Le Vieux Moulin
Il eut beau pleurer des jours et des nuits, des semaines et des mois, la rivière se remplissait de pierres et de feuilles.
– Que vais-je devenir ? Un souvenir du temps jadis ? Déjà que les hommes ne m'amènent plus de blé... je risque alors de tomber en ruine...
Ce fut la contorsion du moulin. Il regarda le ciel. C'était la nuit et ce fut la première fois qu'il voyait la voie lactée, la lune et les étoiles.
– Que c'est beau, se disait-il. J'aimerais bien visiter les étoiles de la voûte céleste. Mais comment faire ? Je suis bien trop attaché à la terre.
Il pleura à nouveau sur la malchance d'être si bien ancré au sol.
Et puis un jour se posa sur une poutre, un hibou. Le moulin, curieux de l'entendre, la nuit, voler et roupiller, le jour, lui demanda :
– Comment faire pour voler comme toi ?
Le hibou réfléchit longuement. Il n'en trouvait plus le sommeil et en perdit l’appétit.
Les souris en furent ravies !
Pourtant, alors qu'il était déplumé, efflanqué, dans son dernier souffle, lui répondit :
– Que mes plumes t'aident dans ton rêve.
Le hibou mourut laissant en héritage son plumage. Les plumes volèrent et vinrent se figer sur le toit du moulin qui se sentait, tout à coup, très léger.
Et quand le vent s'engouffra dans le plumage, les pieds du moulin se soulevèrent.
Le moulin... lui, il se sentait tout chose, tout heureux de quitter la terre dure quand tout à coup...
Vrrrr....
Les pieds avaient quitté la terre et le moulin volait dans le ciel. Il regarda à gauche, il regarda à droite.
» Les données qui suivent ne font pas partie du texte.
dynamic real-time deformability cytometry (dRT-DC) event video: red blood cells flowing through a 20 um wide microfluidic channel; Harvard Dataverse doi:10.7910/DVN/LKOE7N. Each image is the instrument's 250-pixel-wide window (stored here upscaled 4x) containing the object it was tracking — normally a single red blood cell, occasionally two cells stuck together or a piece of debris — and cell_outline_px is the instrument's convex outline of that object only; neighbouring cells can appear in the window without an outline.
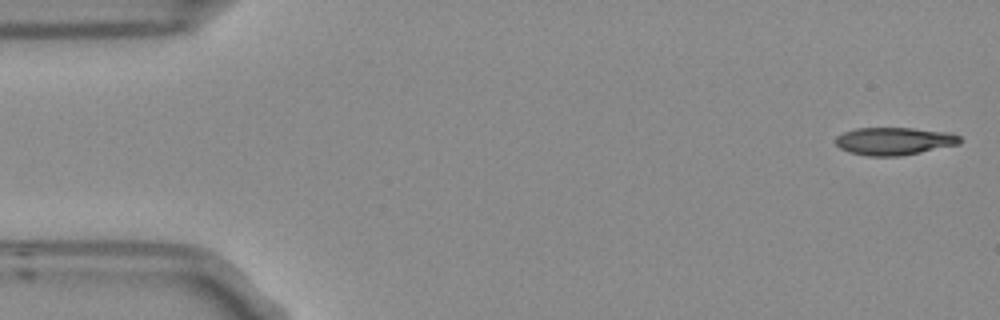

Le vieux moulin continua son ascension et rencontra un vol de gerfauts :
– Il commence à faire froid là-haut. Je serais d'avis de te prendre quelques planches pour faire un bon feu.
Mais le moulin filait très vite, maintenant, vers les étoiles.
Il arriva là où personne n'avait jamais été. Autour de lui, le noir de l'espace et le blanc laiteux de la voie lactée.
Un souffle de vent lui parvint :
– Tu vas moudre des étoiles qui iront fleurir le jardin de la voûte céleste, au-delà de l'espace. – Il me faut une rivière qui fasse tourner une roue. – N'aie crainte. Pose-toi sur la voûte céleste.
Le vieux moulin se posa sur la voie lactée. Il voyait d'un côté, la lune, de l'autre, le soleil. La lumière dorée se mêlait à celle argentée.
Et la roue chanta une sérénade à l'oreille de la lune. Et le Pierrot se balançait sur le croissant. Et la roue chanta aux oreilles du soleil.
Entraient maintenant les pierres sidérales, les fusées abandonnées, les ballons-sonde... et le moulin moulut de la poussière d'étoile.